Борис Парамонов: Пришлось в словарь поглядеть: что такое "цыбастенькая"? В самом общем смысле – длинноногая, долголягая, хочется даже сказать, соблюдая стиль. Вот моя любимая Марья Шарапова цыбастенькая: бежала, бежала, да спотыкнулась.

Иван Толстой: Ну, и главный вопрос – вами, Борис Михайлович, поставленный: что же можно не любить в Лескове, чего опасаться в нем самом? Почему, как иногда вам кажется: лучше, чтоб его не было?

Борис Парамонов: Это, конечно, у меня только фигура речи, и тут я не Лескова персонально имел в виду, а нечто более обширное. И ответ у меня такой: он не петербургский писатель, не петербургский вообще человек. Он не прошел Петербургом, не принял его в себя, не синтезировал. Лесков – человек Московской Руси. Дореформенный. Старовер в некотором весьма специфическом роде. Это человек, от которого можно ожидать самых непредвиденных реакций. У него нет стандарта цивилизованного поведения. Нет нормы цивилизационной. А в ее отсутствии самые лучшие добродетели и таланты чреваты всяческими опасностями.

Иван Толстой: А Достоевский – петербургский человек?

Борис Парамонов: Да. У этого ненавистника Петербурга есть уже цивилизационная закалка, можно сказать, прививка. Он осознал свои негативные и деструктивные потенции и справился с ними, синтезировал их, включил в единство "я". Для разрядки напряженности позволю себе шутку: Достоевский – это Фрейд, а Лесков – Хавелок Эллис: знает все извращения, но не умеет их анализировать и тем самым избавляться от них.
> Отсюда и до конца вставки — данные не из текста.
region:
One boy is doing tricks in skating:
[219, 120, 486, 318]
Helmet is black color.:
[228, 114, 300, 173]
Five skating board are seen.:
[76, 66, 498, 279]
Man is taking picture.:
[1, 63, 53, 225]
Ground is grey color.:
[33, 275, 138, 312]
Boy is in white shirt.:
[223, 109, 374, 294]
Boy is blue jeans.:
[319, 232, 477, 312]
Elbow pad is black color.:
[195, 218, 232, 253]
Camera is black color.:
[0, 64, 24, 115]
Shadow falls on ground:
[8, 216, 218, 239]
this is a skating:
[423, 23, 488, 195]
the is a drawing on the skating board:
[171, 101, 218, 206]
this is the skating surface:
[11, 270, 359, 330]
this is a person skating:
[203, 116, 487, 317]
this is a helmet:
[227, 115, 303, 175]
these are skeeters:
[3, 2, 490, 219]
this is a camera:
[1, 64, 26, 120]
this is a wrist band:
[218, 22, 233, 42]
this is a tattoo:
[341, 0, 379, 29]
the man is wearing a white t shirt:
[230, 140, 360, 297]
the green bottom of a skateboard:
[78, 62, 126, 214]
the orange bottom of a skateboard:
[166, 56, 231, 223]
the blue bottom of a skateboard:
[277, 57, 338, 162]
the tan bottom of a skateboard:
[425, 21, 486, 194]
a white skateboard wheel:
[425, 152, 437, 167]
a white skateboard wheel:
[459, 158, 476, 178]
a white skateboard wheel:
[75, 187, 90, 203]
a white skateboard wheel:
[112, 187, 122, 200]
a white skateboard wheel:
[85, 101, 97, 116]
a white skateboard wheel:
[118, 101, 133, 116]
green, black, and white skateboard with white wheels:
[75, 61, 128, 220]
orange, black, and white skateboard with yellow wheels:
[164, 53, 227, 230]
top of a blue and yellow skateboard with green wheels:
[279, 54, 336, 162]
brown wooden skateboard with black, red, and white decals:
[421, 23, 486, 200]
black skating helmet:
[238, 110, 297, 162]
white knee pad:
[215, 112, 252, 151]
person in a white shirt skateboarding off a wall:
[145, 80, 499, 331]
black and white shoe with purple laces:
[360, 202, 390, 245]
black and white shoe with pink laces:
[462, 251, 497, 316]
И потом – как это ясно у Достоевского, что он во всех своих православных клятвах просто "раскидывает чернуху", скрывает очень ведомую ему истину: что русский православный человек – это не мужик Марей, а тот парень, который в причастие из ружья стрелял.

Иван Толстой: Так ведь и у Лескова это знание чувствуется, и вы же говорили об этом, и на Аннинского при этом ссылались, приведя многозначительную цитату.

Борис Парамонов: Так я вам еще одну цитату приведу – из Блока: "Да, и такой, моя Россия, ты всех сторон дороже мне". Вот и у Лескова то же. Нет у него этой петербургской дистанцированности. Хотите наисовременнейшую параллель? Солженицын. И дело ведь не в том, кто любит петербургскую архитектуру, а кто мечтает, чтоб она унеслась вместе с утренним туманом и осталось прежнее болото.

Да в лучшей своей вещи Солженицын Лескову и стилистически близок: "Один день" написан лесковским сказом, а Иван Денисович – это ведь Левша. Где и выживать русским мастерам-умельцам, как не в остроге.

И знаете, Иван Никитич, еще одну цитату приведу, вполне неожиданную – из Горького, он ведь едва ли не первым Лескова реабилитировал в 1923 году, когда сам находился в лучшей своей поре. Это из лучшей, как те же формалисты говорят, его книги – "Заметки из дневника. Воспоминания":

Диктор: "Мне хотелось назвать этот сборник "Книга о русских людях – какими они были".

Но я нашел, что это звучало бы слишком громко. И я не вполне определенно чувствую – хочется ли мне, чтоб эти люди стали иными? Совершенно чуждый национализма, патриотизма и прочих болезней духовного зрения, все-таки я вижу русский народ исключительно, фантастически талантливым, своеобразным. Даже дураки в России глупы оригинально, на свой лад, а лентяи – положительно гениальны. Я уверен, что по затейливости, по неожиданности изворотов, так сказать – по фигурности мысли и чувства, русский народ – самый благодарный материал для художника".

Борис Парамонов: Это написано с явной оглядкой, с несомненной памятью о Лескове. Но вот что мне еще в связи с этим вспомнилось – слова Бердяева об Андрее Белом: что у него была очень яркая индивидуальность, но не было личности. Некоего нерасторжимого онтологического ядра. Такие люди способны на все тяжкие – и тем более, чем они талантливее.​


Иван Толстой: Ну что ж, оставим эту шаткую тему на обдумывание нашим слушателям и читателям. Последний вопрос: была у Лескова в русской литературе школа?

Борис Парамонов: Несомненно. Ремизова первым делом вспоминают, хотя он юродствовал, чего у Лескова, серьезного мужчины, не было. Влияние лесковского сказа несомненно у Зощенко. Но вот брат-близнец Лескова в последующей литературе, уже номинально советской: Андрей Платонов, апофеоз Левши, подковавшего всех блох в Чевенгуре.

Иван Толстой: А я бы, если бы у программы было дополнительное время, добавил сюда одного почти забытого писателя – Илью Сургучева. Уверен, что без Лескова, без опыта его чтения, Сургучев был бы нем.